When I tasted the Creole Cognac mustard  I knew that she had to come home with us.  The tangy, delightful flavor would be perfect for an appetizer.

 I unfolded some thawed puffed pastry and rolled it out to the required size.

 Mustard was spread on half of the pastry, it was folded, cut into one inch strips and brushed with a beaten egg.

I grew up outside of Philadephia, we used to go downtown to ride the escalators and eat hot pretzels.  When I hear mustard and bread, I can only think of topping it with flaky salt.

Delicious easy recipe.

Saturday, April 16, 2011

Fish for Lent

It really isn't a challenge to eat fish on Friday's for Lent.  I think to make a true act of penance we should all switch to liver on Fridays...

We had mussels steamed in wine, shallots, parsley, bay, pepper and a little butter.  We dunked bread in the broth and enjoyed ourselves.

Thursday, April 14, 2011

Edible Containers - Daring Cooks

For April's Daring Cooks; Challenge we had a creative challenge.    Renata of Testado, Provado & Aprovado! was our Daring Cooks’ April 2011 hostess. Renata challenged us to think “outside the plate” and create our own edible containers! Prizes are being awarded to the most creative edible container and filling, so vote on your favorite from April 17th to May 16th at!

I love chili rellenos, but try to stay away from batter fried food.  I decided to stuff roasted, peeled poblanos.  First, I asked my husband to bring home the straightest poblanos that he could find.

Then, I roasted them and peeled away the blackened skin.   I made a small slit in them to remove the seeds.

After they were peeled, they looked pretty dark.

I roasted some chicken and made a tomato sauce with garlic, tomatoes, onions, cinnamon and cilantro.

I mixed up some mexican cheese, the chicken, some black beans, a little jalepeno, corn, some of the tomato sauce and cilantro and stuffed the peppers.  They were delicious and I am looking forward to seeing what else I can stuff in them!

éclairs - FFwD

My husband walked into the kitchen and glanced at my opened copy of Dorie Greenspan's around my french table and then he said "you're not an éclair maker are you?"

Does the man know me or what.
When I saw this Friday's selection for French Fridays with Dorie, I almost skipped it.   I know the people in this house and they aren't eating éclairs.  But then I thought, I can take them to work.  They eat anything at work.  Someone is always hungry.

This week's recipe calls for vanilla éclairs, cream puff dough filled with vanilla pastry cream and topped with white glaze.  To get the people in this house to try them, I knew that I needed to add some chocolate, so I decided to top them with a ganache.

I made the pastry cream early in the morning and put it in the refrigerator to cool.

I like making puff dough.  We eat gougeres on Christmas Eve.  However, they don't involve a pastry bag.  They can easily be spooned onto a cookie sheet.
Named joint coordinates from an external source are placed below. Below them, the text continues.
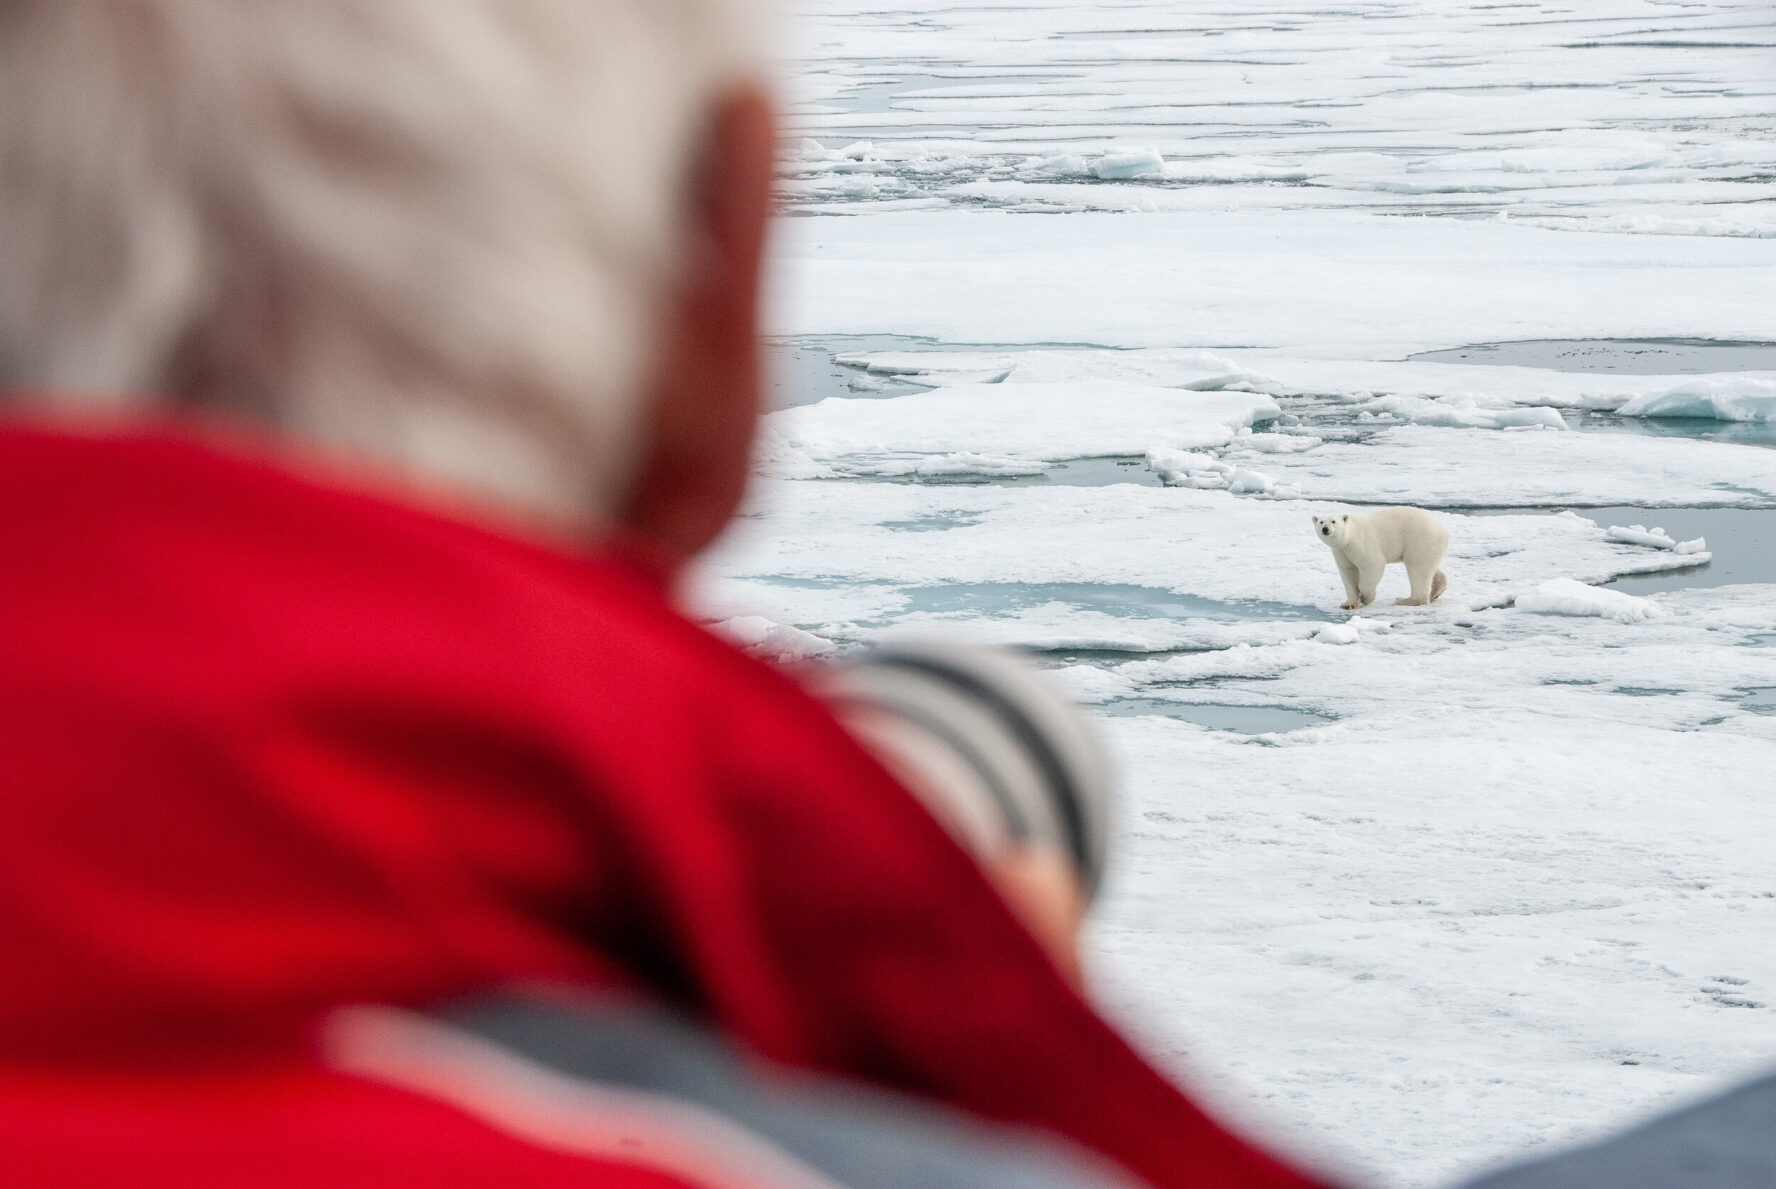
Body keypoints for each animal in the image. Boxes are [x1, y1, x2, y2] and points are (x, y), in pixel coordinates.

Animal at [1312, 507, 1449, 610]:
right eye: (1321, 522)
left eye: (1333, 521)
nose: (1325, 529)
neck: (1348, 538)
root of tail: (1444, 532)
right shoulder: (1341, 552)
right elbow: (1348, 572)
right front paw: (1348, 604)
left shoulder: (1361, 543)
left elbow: (1372, 565)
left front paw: (1366, 597)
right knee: (1429, 568)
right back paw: (1435, 592)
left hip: (1420, 539)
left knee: (1417, 569)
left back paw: (1405, 600)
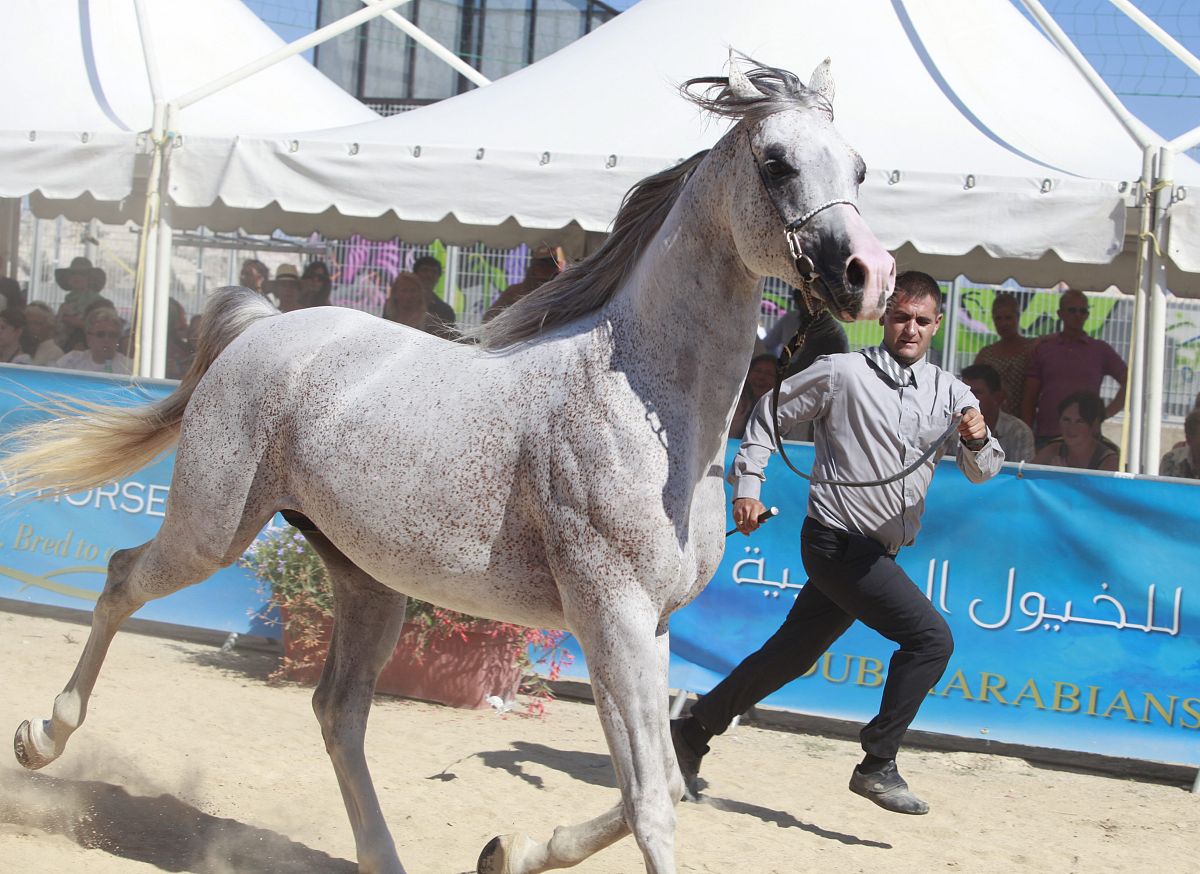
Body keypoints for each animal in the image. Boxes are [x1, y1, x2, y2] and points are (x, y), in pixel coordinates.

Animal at [7, 58, 893, 874]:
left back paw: (383, 857)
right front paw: (518, 847)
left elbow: (665, 784)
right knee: (122, 578)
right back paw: (40, 738)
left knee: (337, 710)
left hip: (368, 580)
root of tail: (264, 325)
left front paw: (510, 849)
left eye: (858, 168)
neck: (651, 408)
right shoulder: (612, 617)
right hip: (211, 531)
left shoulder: (654, 623)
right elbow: (651, 802)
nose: (869, 277)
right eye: (777, 162)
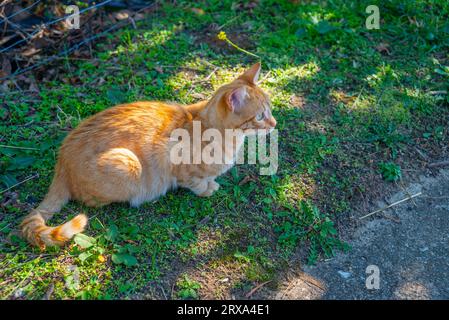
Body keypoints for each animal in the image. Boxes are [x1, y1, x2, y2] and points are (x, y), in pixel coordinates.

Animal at [21, 62, 276, 248]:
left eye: (270, 110)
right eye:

Eclairs need a pastry bag,  I have previously been identified as not an éclair maker and I am comfortable with that label.  I am not comfortable with pastry bags.  How do you get the sticky puff dough into the bag without making a mess?  Perhaps it is a skill thing, one that I may not develop at this stage in my life.  I think a third hand would come in handy.  I got the dough into the bag, made the four inch strips and baked them.

I went out to work on the yard and let the elairs cool.  We had such a long, hard freeze, we have lost some plants.  By my front door, I have two bicolored iris plants.  They are perhaps my favorite plant.  They bloom and bloom.  Unfortunately, a lot of the plant had to be cut back after the freeze.  But today, there is one flower.

When I had finished with mulch, I returned to the eclairs.  The cooled eclairs were cut and filled with pastry cream and then topped with chocolate ganache.  They were tasty, it was a fun experience.